Rebel Cowboy (Big Sky Cowboys, #1)

Oh, he wished it were that straightforward. That they were back in Chicago, his place, a hotel room, anything easy. But nothing about Blue Valley, Mel, or this ranch was simple or easy. “I would like that, but there are…ramifications to that. Complicated ones.”


“No, there aren’t. Not really. I need…” She took a deep breath. There was hurt and pain all over her face, but she didn’t slump in the face of it. She looked at him straight on. “I want to forget about everything. You can make that happen, can’t you?”

“Well, not permanently.”

“I don’t need permanent. I just need right now. I just need you.”

He let out a breath. This whole “be the good guy” thing was proving difficult, because he didn’t know what the good-guy thing to do here was. He felt like good guys probably said no to emotional pleas for forget-everything sex.

But it was what she wanted, and Christ, that getup was killing him. So…

He was at a loss.

“I am going to say this once, and only once.” She swallowed, her palm pressing against his bare chest. Warm, soft, small. He could almost forget those hands were capable of ripping a post out of the ground or—as she’d once warned him—castrating a cow.

“Please.”

Then, like she had the other morning, she let her hand trail down his chest, across his abdomen, to the waistband of his boxers, and he sucked in a breath. He’d said “no” once, and it hadn’t done much of anything.

Was it really such a bad-guy thing to do to say yes? To give her what she asked for? What she’d said “please” for? He was pretty certain he could give her exactly what she wanted, and what he wanted in the process.

So…how could that be wrong?





Chapter 11


There was a whole world of emotions going on deep in her gut, but Mel breathed through them. She wouldn’t analyze it—downright refused to—but the warmth of Dan’s chest under her palm was like this center point, a calming force in a sea of frustration, hurt, and anger.

She wanted more of that, more of him. The way simply touching his bare skin made every part of her buzz to attention. She wanted his mouth on hers, his body on hers. She wanted to find the end to this perpetual ache.

She took a deep breath before lifting her gaze to his. He had to say yes, he just had to—

He placed his hand over hers, and for one horrible second, she thought he was going to peel it away and try to be all noble and crap again.

Instead, he lifted her hand to his mouth and pressed a kiss to her palm, his eyes never leaving hers.

The bolt of heat and giddy excitement was sharp, quick—a kind of jolt Tyler had never given her in kisses on the actual mouth. Which wasn’t a fair comparison. They’d been young and inexperienced and, well, she hadn’t allowed herself to be attracted to much more than his stability.

It was the way she worked.

Until Dan.

Involuntarily, she jerked her arm back, feeling that this was maybe just a bit too much, but Dan’s grasp on her wrist was firm. His thumb brushed over the inside of her arm, and she shivered. She honest to God shivered from the simplest touch.

“You can stop me anytime,” he said levelly, those eyes of his seeing too much, understanding far too much.

But she didn’t care, not if simple touches could do this. Not if he could erase all the crap in her head, even for just a few minutes. “I don’t want to stop,” she snapped.
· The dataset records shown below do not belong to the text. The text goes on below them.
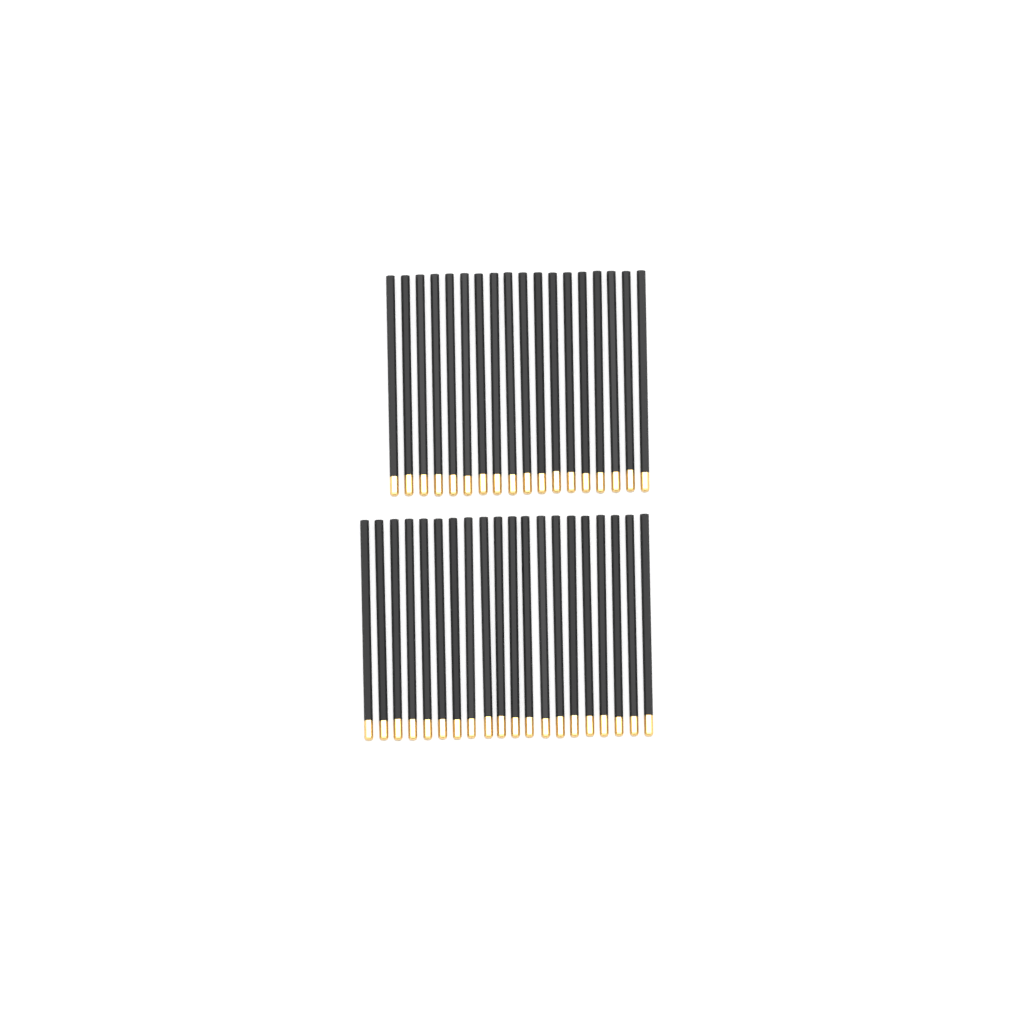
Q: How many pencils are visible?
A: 38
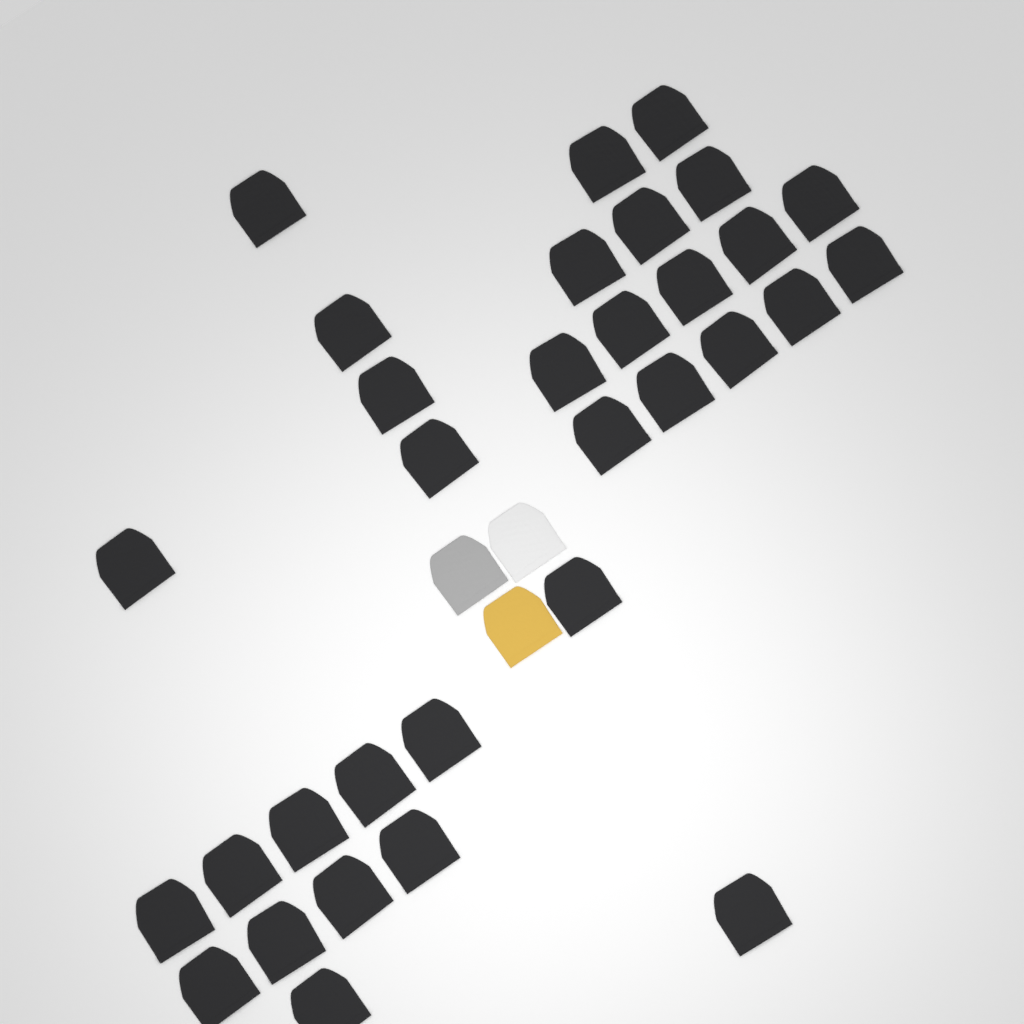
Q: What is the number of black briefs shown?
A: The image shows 32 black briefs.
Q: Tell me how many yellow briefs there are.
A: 1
She’d put on these ridiculous clothes and this ridiculous makeup and told him to take those ridiculous glasses off and stay in his underwear.

They were doing this.

“Okay, but I’m putting it out there anyway.”

“Okay, sure.” Whatever. Whatever it took to get him to stop talking and start doing. So she could stop feeling like her nerves were going to cause her to bolt. No. Way.

His grip on her wrist tightened, and he pulled her to him, still keeping space between them, but not much, and it seemed to jump with electricity, like the air during a thunderstorm. Sparking with danger and an unpredictable force of nature.

“You’re going to have to come a little closer, baby,” he said in a low, gravelly voice that was…new. New. No slick lines, no easy jokes. There was a thread of serious intent in his voice, and that was…well, almost hot enough to pretend like he hadn’t called her baby.

But she didn’t like that, even when parts of her did. “Don’t call me baby,” she managed, her voice coming out…breathless. Strange to her own ears.

“Darling? Sugar? Honey?”

She swallowed as his hand traveled up her arm, leaving a trail of goose bumps in its wake. She stared hard at the column of his throat, the way it curved into those strong, broad shoulders. Muscled. Athletic. Real. This man who didn’t seem totally real was touching her, looking at her like she was something edible.

Which almost made her forget they were talking, but then his hand stopped at her shoulder, and she remembered. “None of that endearment crap. Mel.”

“Mel.”

She forced herself to look at him, to be brave and strong and enjoy the hell out of this. “I’m not interchangeable.”